(SELECTED TEXT):
______

Unfortunately, after flying to Washington on 11/5 (for my second planned trip), the dome didn't go out because of the derailment (see seperate trip report and photos of derailment) and I went home pretty dejected on the Capitol instead.

But, in spite of that, I still went ahead with the 11/12 dome trip... hoping that the car wasn't damaged too bad and would still be going out on #51(12).

Anyway, I flew from Milwaukee to Washington, DC on the morning of Thursday, November 11th leaving Milwaukee at 8:10AM CST and arriving at Washington-Reagan at 11:00AM EST. The interesting thing about booking the flight was that AirTran and Frontier (which are the 2 big competitors in Milwaukee now) had almost similar flight times and the exact same prices. I went with Frontier because the plane only seated like 70 people or so and I could get a 2x2 seat. The cool thing was that no one showed up in the seat next to me and I was able to have my window seat with no one next to me. Pretty cool! The other interesting thing to note about the flight was that the FAA apparently dropped the requirement for the stewardesses to drop their warning that if anyone stood up (for ANY reason) during the last 30 minutes of their flight into Washington-Reagan the flight would be diverted to Dulles. I haven't flown into DC since like 2005, but after 9/11 and up until my flight in 2005 they would always throw out that warning to everyone. I never had anyone go against that -- but diverting to Dulles would stink because there is not really good public transportation from Dulles into the main area of the Washington Mall.

______

(WORK INSTRUCTION 1): According to the trip report above, why was Frontier chosen over AirTran for the flight?
(WORK INSTRUCTION 2): Please list every date in the trip report that is written with a slash between month and day.

(Entries taken from a collection):
______

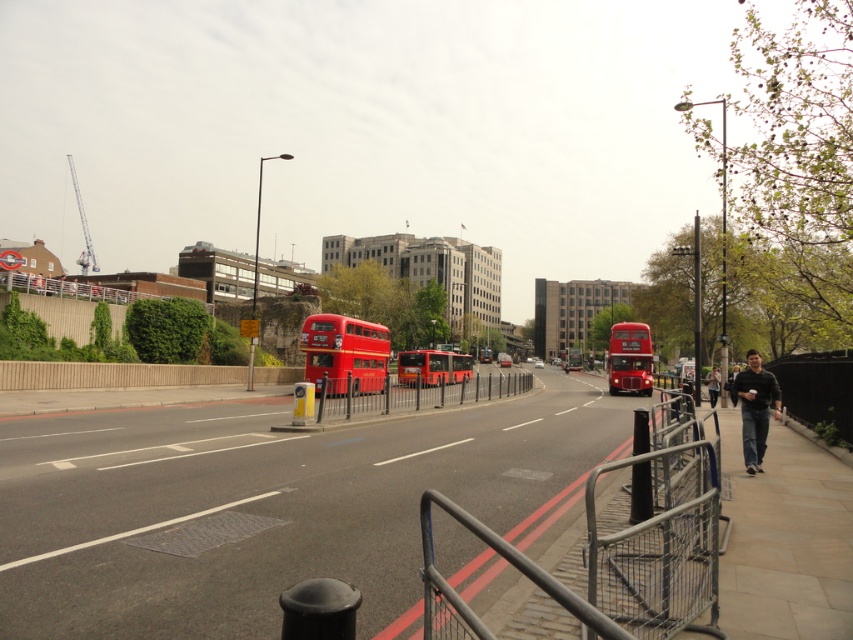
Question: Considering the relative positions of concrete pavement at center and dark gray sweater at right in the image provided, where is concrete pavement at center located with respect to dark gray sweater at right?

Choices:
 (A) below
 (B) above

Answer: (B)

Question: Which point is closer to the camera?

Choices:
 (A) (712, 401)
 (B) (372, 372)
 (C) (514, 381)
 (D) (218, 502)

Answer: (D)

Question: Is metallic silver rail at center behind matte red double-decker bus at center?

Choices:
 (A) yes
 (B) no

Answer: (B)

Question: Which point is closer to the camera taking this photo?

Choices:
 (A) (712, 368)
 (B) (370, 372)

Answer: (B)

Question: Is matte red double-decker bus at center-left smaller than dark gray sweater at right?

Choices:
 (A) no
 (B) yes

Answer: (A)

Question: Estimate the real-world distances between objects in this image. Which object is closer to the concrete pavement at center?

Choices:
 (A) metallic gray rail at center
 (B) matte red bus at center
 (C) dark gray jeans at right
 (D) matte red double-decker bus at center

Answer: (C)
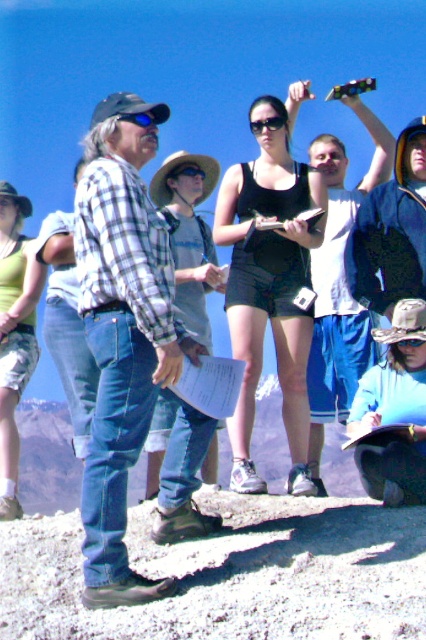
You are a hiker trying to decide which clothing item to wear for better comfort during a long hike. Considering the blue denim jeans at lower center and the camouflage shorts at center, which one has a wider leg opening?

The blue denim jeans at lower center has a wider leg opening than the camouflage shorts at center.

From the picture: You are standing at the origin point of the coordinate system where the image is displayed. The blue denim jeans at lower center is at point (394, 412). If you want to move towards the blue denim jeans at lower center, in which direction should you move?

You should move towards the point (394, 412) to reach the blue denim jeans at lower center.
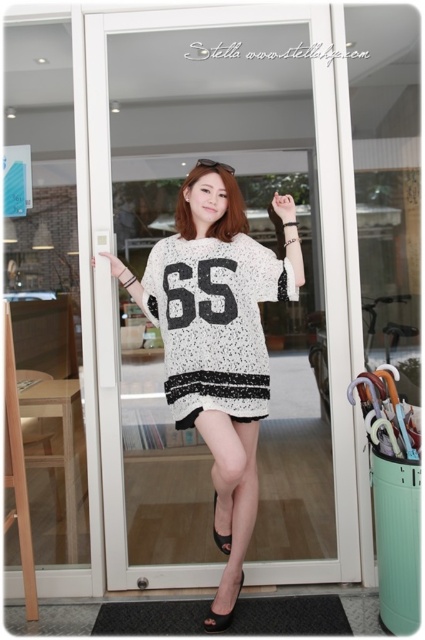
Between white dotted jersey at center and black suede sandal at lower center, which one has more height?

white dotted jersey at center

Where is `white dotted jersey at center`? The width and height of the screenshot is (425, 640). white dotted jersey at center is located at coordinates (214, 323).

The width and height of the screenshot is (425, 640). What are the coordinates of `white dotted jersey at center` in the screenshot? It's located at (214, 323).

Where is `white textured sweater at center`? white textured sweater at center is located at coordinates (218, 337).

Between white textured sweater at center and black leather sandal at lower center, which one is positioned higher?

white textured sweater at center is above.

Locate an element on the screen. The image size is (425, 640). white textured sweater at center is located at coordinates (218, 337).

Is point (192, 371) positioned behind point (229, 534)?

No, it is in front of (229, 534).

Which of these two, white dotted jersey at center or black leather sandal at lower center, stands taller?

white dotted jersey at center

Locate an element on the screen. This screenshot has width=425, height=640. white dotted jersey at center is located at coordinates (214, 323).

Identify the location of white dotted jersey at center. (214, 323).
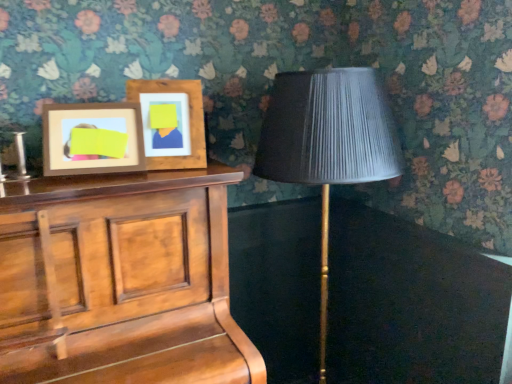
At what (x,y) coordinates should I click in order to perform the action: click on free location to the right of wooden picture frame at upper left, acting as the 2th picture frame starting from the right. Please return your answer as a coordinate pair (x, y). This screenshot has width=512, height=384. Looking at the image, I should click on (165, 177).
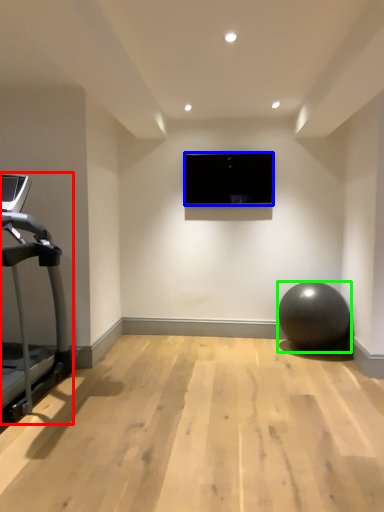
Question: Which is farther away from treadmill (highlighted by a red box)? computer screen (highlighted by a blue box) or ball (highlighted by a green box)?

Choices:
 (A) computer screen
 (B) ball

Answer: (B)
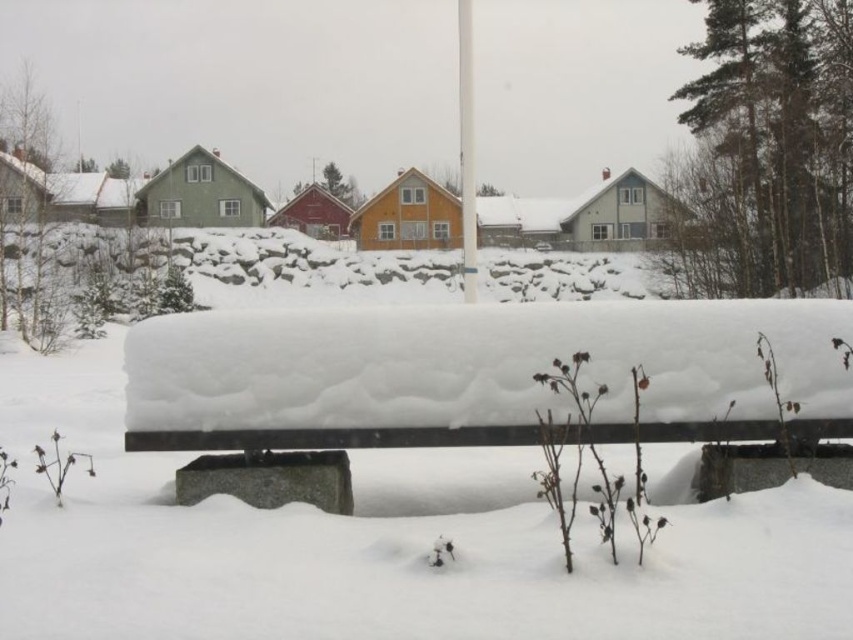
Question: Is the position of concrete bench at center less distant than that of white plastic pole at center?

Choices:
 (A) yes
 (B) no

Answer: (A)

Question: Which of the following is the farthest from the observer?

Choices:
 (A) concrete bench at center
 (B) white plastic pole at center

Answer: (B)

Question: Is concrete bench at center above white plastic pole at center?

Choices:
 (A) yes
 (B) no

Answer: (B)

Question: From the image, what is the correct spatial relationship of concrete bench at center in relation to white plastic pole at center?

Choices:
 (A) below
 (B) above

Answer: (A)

______

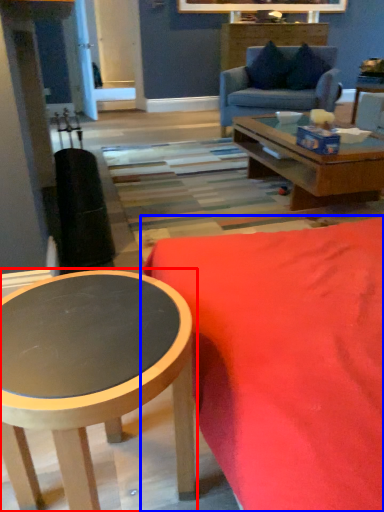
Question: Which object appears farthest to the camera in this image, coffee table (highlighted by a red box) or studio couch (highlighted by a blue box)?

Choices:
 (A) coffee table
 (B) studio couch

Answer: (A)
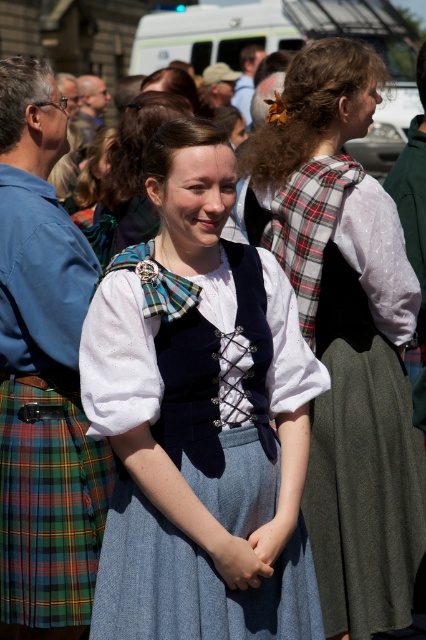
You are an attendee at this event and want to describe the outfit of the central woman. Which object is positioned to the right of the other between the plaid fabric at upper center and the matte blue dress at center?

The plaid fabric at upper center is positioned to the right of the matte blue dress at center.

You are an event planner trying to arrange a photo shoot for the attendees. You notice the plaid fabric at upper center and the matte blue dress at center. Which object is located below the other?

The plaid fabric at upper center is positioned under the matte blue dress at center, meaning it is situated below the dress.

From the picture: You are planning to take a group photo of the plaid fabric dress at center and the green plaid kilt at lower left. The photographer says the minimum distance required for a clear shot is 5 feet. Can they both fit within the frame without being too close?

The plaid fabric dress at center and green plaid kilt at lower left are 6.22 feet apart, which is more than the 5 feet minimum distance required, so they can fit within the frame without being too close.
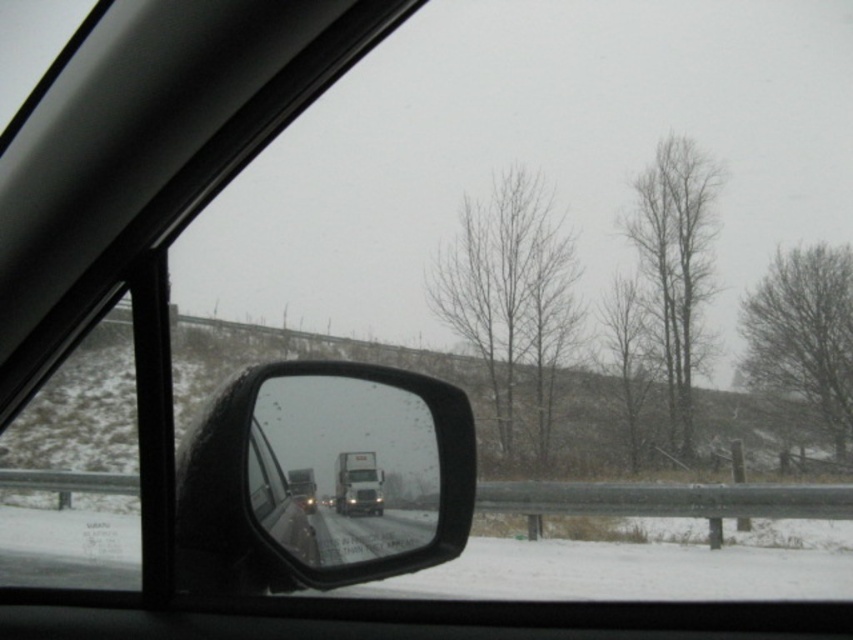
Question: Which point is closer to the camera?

______

(WRITTEN SOLUTION 1): The plane seated only about 70 people, so a 2x2 seat was available.

(WRITTEN SOLUTION 2): 11/5, 11/12, 9/11